Exercise 1 >> In the article below on White Hat Management and Ohio charter schools, what percentage of the taxpayer money sent to a "non-profit" charter school goes to for-profit management companies?

Passage to read >>
■ ■ ■ ■

White Hat Exemplifies Ohio Charter Issues

The Akron Beacon Journal is really just blowing the lid off the whole Ohio Charter School scheme, as it was envisioned by those who created it 16 years ago. In its latest installment, the paper speaks with board members at schools run by the infamous White Hat Management.

White Hat Management is run by David Brennan. Since 1998, schools operated by the for-profit White Hat Management have collected $1.07 billion in state revenue. That represents about 15% of all the $7.3 billion that has been sent to Ohio Charter Schools since their inception. White Hat has collected about one out of every seven dollars sent to Ohio Charter Schools. Meanwhile, White Hat Management (mainly through David and Ann Brennan) has sent more than $2.7 million to Republican politicians and campaigns since 1998.

To all my readers outside Ohio, this arrangement is exactly why Ohio's Charter School operations have ended up being a cynical ploy in far too many instances. The core of the issue is this: the for-profit management companies (like White Hat) get 97% of the taxpayer money that's sent to the "non-profit" Charter School, yet neither the State Auditor, nor the Ohio Department of Education can find out how White Hat spends that money.

A recent court case in Columbus ruled that Ohio Charter School Boards can find out how the money was spent, but the public (whose money it is, after all) still cannot. And, oh, by the way, if the for-profit company doesn't like the board nosing through their operations, as the Beacon Journal put it: "state law allows private companies to throw out nonprofit boards that challenge them."

Can folks outside Ohio finally recognize that this is a horrible arrangement in which to try educating kids? Does anyone think, "Yeah, you know I think it's a great idea to have one person collect one out of every 7 taxpayer dollars we spend on this without any way of finding out how that money was ultimately spent, and if folks do get interested, the company can just replace them. Yeah, that'll give kids better educational experiences."

■ ■ ■ ■

Saved data entries >>
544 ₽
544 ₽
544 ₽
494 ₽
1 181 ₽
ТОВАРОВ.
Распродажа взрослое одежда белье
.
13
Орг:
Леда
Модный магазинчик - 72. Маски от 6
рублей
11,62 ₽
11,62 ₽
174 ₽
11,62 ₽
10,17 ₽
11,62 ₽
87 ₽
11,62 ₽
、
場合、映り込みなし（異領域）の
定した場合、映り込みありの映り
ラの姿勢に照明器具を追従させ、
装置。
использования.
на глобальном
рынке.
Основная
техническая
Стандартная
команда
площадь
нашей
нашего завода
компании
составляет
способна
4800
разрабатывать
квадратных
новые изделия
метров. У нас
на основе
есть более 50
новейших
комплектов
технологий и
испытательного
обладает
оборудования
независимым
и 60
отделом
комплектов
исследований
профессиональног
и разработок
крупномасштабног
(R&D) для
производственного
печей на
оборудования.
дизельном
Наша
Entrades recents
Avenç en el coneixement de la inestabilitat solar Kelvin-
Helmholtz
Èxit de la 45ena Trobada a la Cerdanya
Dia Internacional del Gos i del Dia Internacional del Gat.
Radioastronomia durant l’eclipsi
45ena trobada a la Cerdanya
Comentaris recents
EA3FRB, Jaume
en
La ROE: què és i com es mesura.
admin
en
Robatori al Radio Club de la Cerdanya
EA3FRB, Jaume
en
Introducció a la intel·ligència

■ ■ ■ ■

Exercise 2 >> Return every line of the entries that contains the string "Cerdanya". Case counts.

Task output 1 >> 97%

Task output 2 >>
Èxit de la 45ena Trobada a la Cerdanya
45ena trobada a la Cerdanya
Robatori al Radio Club de la Cerdanya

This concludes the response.